| Page |

^^^^

Otieno, Dennis O. ; Wartinger, Margarete ; Nishiwaki, A. ; Hussain, Mir Zaman ; Muhr, Jan ; Borken, Werner ; Lischeid, Gunnar:
Responses of CO2 exchange and primary production of the ecosystem components to environmental changes in a mountain peatland.
In: Ecosystems. Vol. 12 (2009) Issue 4 . - pp. 590-603.
ISSN 1435-0629
DOI: https://doi.org/10.1007/s10021-009-9245-5

Abstract in another language

The complexity of natural ecological systems presents challenges for predicting the impact of global environmental changes on ecosystem structure and function. Grouping of plants into functional types, that is, groups of species sharing traits that govern their mechanisms of response to environmental perturbations, reduce the complexity of species diversity to a few key plant types for better understanding of ecosystem responses. Chambers were used to measure CO2 exchange in grass and moss growing together in a mountain peatland in southern Germany to assess variations in their response to environmental changes and how they influence ecosystem CO2 exchange. Parameter fits and comparison for net ecosystem exchange (NEE) in two ecosystem components were conducted using an empirical hyperbolic light response model. Annual green biomass production was 320 and 210 g dwt m −2, whereas mean maximum NEE was –10.0 and –5.0 μmol m −2 s −1 for grass and moss, respectively. Grass exhibited higher light use efficiency (α) and maximum gross primary production [(β+γ)2000]. Leaf area index explained 93% of light use and 83% of overall production by the grass. Peat temperature at 10-cm depth explained more than 80% of the fluctuations in ecosystem respiration (R eco). Compared to grass, moss NEE was more sensitive to ground water level (GWL) draw-down and hence could be more vulnerable to changes in precipitation that result in GWL decline and may be potentially replaced by grass and other vegetation that are less sensitive.

^^^^

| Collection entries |
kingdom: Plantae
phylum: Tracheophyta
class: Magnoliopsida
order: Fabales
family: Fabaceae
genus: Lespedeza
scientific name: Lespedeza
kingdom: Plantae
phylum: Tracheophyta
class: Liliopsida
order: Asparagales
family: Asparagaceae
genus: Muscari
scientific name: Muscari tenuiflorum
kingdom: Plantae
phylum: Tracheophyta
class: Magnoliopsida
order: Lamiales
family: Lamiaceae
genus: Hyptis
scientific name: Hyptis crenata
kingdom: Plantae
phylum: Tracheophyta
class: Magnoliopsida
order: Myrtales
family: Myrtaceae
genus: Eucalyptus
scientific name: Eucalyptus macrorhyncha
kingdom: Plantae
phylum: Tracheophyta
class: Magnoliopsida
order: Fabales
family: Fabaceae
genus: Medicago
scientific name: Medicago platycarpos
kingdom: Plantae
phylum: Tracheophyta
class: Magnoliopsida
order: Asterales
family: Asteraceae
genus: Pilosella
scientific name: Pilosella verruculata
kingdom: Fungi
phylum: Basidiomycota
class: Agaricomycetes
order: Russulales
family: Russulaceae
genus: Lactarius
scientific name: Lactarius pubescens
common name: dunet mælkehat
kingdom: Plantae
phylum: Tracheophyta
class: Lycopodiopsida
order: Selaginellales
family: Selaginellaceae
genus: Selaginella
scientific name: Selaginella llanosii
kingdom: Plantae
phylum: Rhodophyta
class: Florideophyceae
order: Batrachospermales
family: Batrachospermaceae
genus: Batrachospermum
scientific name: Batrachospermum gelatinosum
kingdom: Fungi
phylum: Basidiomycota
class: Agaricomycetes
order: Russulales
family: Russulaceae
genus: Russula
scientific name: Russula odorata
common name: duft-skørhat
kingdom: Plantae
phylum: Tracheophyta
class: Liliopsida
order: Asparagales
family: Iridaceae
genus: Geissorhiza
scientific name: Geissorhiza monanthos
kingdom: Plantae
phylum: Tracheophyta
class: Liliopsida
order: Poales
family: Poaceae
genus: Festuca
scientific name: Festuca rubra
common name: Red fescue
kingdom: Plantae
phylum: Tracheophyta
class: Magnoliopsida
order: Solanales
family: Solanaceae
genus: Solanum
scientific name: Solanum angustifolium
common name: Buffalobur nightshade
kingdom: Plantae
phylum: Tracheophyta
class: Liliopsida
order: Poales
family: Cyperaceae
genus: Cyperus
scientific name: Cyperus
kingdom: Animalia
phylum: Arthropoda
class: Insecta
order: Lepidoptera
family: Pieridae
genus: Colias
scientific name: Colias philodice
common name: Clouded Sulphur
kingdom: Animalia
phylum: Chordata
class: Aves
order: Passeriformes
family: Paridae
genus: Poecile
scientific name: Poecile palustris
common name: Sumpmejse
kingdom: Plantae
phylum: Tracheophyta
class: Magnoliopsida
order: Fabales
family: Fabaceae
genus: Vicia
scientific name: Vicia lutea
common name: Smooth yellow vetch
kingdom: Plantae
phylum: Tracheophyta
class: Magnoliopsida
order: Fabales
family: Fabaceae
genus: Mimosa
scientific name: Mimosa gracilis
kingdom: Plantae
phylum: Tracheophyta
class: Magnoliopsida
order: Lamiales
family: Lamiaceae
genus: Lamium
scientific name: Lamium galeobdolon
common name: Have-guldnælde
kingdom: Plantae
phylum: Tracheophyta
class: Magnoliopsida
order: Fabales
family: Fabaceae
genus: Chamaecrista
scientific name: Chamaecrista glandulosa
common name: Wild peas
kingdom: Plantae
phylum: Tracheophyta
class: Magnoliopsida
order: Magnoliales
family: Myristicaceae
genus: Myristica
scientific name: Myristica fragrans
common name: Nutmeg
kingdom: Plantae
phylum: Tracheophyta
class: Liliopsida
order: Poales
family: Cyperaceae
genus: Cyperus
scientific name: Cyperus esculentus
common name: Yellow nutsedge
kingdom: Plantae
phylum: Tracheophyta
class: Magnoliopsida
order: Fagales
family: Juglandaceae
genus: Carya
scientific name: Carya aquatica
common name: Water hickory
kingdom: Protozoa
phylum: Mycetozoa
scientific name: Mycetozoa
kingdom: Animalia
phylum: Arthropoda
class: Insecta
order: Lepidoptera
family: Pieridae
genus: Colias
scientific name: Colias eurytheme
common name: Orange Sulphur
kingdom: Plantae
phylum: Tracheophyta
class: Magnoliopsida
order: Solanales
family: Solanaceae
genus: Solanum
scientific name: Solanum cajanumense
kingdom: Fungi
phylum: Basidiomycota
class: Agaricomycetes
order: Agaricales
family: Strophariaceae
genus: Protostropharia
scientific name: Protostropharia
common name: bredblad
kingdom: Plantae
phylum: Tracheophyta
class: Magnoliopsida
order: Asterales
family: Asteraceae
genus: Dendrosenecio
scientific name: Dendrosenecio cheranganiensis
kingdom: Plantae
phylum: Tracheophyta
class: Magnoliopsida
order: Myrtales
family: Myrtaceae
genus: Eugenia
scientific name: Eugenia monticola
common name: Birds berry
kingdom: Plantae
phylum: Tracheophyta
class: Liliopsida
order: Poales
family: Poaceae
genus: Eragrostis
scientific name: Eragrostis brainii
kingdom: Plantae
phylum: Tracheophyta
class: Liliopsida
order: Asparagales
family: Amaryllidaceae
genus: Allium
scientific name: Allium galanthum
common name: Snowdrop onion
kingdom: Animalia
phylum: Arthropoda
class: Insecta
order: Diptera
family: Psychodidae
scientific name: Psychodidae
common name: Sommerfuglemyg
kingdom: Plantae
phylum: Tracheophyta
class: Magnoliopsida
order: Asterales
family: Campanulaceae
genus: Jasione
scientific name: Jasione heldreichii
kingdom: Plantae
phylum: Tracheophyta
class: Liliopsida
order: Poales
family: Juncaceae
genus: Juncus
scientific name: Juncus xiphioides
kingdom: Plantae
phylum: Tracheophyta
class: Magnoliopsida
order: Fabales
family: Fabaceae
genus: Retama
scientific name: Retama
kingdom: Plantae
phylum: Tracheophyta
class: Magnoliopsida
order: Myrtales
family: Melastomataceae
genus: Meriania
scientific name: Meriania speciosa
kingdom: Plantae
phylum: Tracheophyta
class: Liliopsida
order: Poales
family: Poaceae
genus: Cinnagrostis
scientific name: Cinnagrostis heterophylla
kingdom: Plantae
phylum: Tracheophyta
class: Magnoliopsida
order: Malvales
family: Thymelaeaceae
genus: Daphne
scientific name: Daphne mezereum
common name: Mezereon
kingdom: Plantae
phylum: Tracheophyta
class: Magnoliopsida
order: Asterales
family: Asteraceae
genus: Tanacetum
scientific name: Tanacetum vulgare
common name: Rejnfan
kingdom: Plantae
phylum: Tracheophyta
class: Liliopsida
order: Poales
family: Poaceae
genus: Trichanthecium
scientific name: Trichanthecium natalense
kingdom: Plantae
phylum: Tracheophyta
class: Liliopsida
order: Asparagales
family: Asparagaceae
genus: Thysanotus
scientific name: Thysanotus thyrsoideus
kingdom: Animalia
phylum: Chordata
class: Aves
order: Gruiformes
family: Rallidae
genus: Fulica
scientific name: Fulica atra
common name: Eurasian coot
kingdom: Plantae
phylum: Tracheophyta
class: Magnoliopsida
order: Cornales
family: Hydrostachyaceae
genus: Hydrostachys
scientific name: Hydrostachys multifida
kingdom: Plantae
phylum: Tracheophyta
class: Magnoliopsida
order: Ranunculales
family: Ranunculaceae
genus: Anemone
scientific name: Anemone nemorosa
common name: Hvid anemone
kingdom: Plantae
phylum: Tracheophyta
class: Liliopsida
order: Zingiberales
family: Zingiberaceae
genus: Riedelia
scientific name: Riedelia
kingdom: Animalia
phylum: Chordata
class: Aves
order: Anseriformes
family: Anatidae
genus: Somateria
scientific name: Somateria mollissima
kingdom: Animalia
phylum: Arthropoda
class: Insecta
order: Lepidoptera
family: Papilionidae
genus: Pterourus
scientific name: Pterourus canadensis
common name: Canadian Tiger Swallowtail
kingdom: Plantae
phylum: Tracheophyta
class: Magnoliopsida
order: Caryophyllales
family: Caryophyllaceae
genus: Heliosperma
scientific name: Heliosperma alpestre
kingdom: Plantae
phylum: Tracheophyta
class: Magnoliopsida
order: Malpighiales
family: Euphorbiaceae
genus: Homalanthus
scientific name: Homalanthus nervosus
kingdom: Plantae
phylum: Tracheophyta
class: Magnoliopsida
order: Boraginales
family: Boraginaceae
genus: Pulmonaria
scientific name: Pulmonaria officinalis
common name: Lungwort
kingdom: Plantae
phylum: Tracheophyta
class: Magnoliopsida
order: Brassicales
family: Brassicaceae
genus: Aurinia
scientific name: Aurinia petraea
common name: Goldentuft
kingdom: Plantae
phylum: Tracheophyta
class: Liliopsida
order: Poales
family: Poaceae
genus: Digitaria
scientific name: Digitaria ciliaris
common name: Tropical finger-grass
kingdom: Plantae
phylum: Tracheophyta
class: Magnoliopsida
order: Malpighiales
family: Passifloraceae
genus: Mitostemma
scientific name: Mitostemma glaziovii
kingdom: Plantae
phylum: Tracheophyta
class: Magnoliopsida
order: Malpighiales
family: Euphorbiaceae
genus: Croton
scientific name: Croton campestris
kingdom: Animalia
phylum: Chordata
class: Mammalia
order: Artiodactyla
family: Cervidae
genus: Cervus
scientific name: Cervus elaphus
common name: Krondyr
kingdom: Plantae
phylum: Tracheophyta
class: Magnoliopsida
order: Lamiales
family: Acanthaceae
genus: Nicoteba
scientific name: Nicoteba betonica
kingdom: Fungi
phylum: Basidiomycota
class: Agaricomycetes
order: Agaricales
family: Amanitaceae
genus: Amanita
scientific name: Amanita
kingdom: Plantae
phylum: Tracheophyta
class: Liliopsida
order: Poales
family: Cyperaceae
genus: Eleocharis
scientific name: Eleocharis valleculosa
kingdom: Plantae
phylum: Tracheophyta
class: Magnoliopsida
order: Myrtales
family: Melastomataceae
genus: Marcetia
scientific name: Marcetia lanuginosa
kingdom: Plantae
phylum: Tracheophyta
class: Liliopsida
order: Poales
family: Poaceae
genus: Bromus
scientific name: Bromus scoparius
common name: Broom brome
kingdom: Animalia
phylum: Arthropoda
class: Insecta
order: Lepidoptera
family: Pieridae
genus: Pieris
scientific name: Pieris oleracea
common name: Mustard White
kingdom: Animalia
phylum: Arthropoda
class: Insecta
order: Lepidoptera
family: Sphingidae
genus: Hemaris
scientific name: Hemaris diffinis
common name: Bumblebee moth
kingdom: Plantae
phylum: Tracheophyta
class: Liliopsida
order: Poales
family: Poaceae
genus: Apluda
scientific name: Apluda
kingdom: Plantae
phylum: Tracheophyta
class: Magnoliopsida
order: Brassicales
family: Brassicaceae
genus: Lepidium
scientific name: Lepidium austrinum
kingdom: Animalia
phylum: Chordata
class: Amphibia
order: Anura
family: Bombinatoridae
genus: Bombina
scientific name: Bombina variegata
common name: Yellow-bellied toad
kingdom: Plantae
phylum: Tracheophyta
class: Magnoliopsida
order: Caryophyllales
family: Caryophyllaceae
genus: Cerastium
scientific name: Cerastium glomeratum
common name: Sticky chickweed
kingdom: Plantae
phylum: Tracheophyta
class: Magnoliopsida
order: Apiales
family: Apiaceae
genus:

^^^^

| Required actions |
**a)** Please transcribe the peatland abstract from "Otieno, Dennis O." to "- pp. 590-603.".
**b)** Check each statement against the peatland abstract and answer yes or no, quoting the words that decide it: (i) Grass showed lower light use efficiency than moss. (ii) Chambers were used to measure CO2 exchange in grass and moss. (iii) Peat temperature at 10-cm depth explained more than 80% of the fluctuations in ecosystem respiration.
**c)** Turn the paragraph of the peatland abstract beginning "The complexity of natural ecological systems" into a short list that keeps its main facts.
The entries have no connection to the peatland abstract.

| Responses |
**a)**
Otieno, Dennis O. ; Wartinger, Margarete ; Nishiwaki, A. ; Hussain, Mir Zaman ; Muhr, Jan ; Borken, Werner ; Lischeid, Gunnar:
Responses of CO2 exchange and primary production of the ecosystem components to environmental changes in a mountain peatland.
In: Ecosystems. Vol. 12 (2009) Issue 4 . - pp. 590-603.

**b)**
(i) No: "Grass exhibited higher light use efficiency (α)"
(ii) Yes: "Chambers were used to measure CO2 exchange in grass and moss"
(iii) Yes: "Peat temperature at 10-cm depth explained more than 80% of the fluctuations in ecosystem respiration"

**c)**
- Natural ecosystems are complex, which makes it hard to predict how global environmental changes will affect them.
- Grouping plants into functional types reduces species diversity to a few key types and helps explain ecosystem responses.
- Chambers measured CO2 exchange in grass and moss growing together in a mountain peatland in southern Germany.
- Net ecosystem exchange (NEE) was fitted and compared with an empirical hyperbolic light response model.
- Annual green biomass production was 320 g dwt per square meter for grass and 210 g dwt per square meter for moss.
- Mean maximum NEE was –10.0 μmol per square meter per second for grass and –5.0 μmol per square meter per second for moss.
- Grass had higher light use efficiency and higher maximum gross primary production.
- Leaf area index explained 93% of light use and 83% of overall production by the grass.
- Peat temperature at 10-cm depth explained more than 80% of the fluctuations in ecosystem respiration.
- Moss NEE was more sensitive than grass NEE to a drop in ground water level.
- Moss could therefore be more vulnerable to precipitation changes that lower the ground water level, and it may be replaced by grass and other less sensitive vegetation.